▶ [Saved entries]
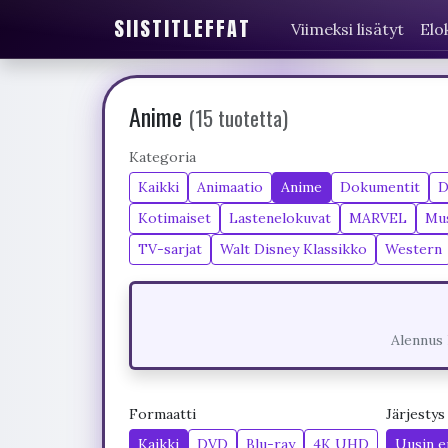
SIISTITLEFFAT
Viimeksi lisätyt
Elo
Anime
(15 tuotetta)
Kategoria
Kaikki
Animaatio
Anime
Dokumentit
D
Kotimaiset
Lastenelokuvat
MARVEL
Mus
TV-sarjat
Walt Disney Klassikko
Western
Alennus 
Formaatti
Järjestys
Kaikki
DVD
Blu-ray
4K UHD
Uusin e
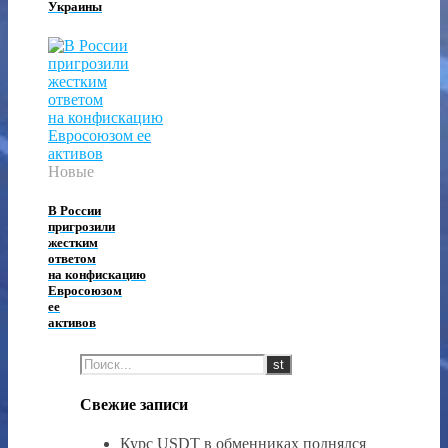
Украины
Новые
В России
пригрозили
жестким
ответом
на конфискацию
Евросоюзом
ее
активов
Свежие записи
Курс USDT в обменниках поднялся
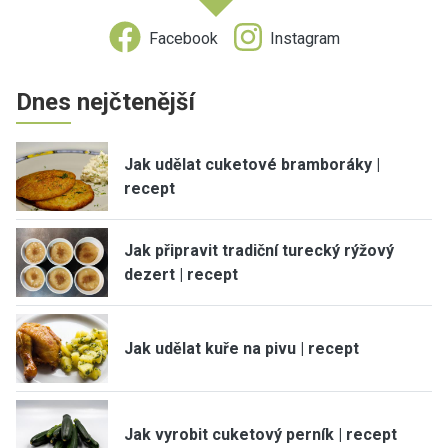
Facebook
Instagram
Dnes nejčtenější
Jak udělat cuketové bramboráky |
recept
Jak připravit tradiční turecký rýžový
dezert | recept
Jak udělat kuře na pivu | recept
Jak vyrobit cuketový perník | recept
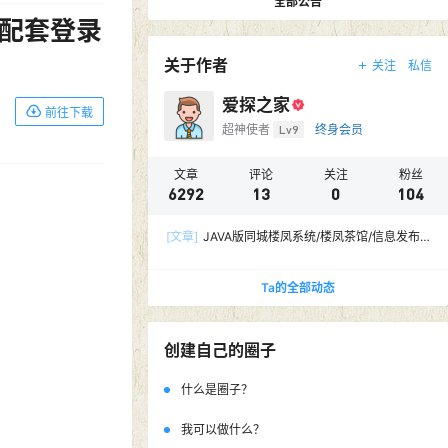
Github登录
Gitee登录
及配套登录
公告：
本站打包出售（价格美丽！）可带域名
前往下载
公告：
限时活动！！！
公告：
限时活动！！！
全部公告
关于作者
关注
私信
爱探之家
超神使者
Lv9
终身会员
文章
评论
关注
粉丝
6292
13
0
104
[文章]
JAVA版同城楼凤系统/楼凤茶馆/信息发布/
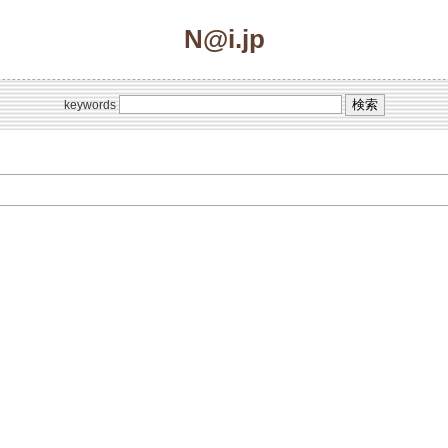
N@i.jp
keywords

▶ [Task prompt]
Every line in the data that holds "recept" should be copied out.

▶ [Task solution]
recept
dezert | recept
Jak udělat kuře na pivu | recept
Jak vyrobit cuketový perník | recept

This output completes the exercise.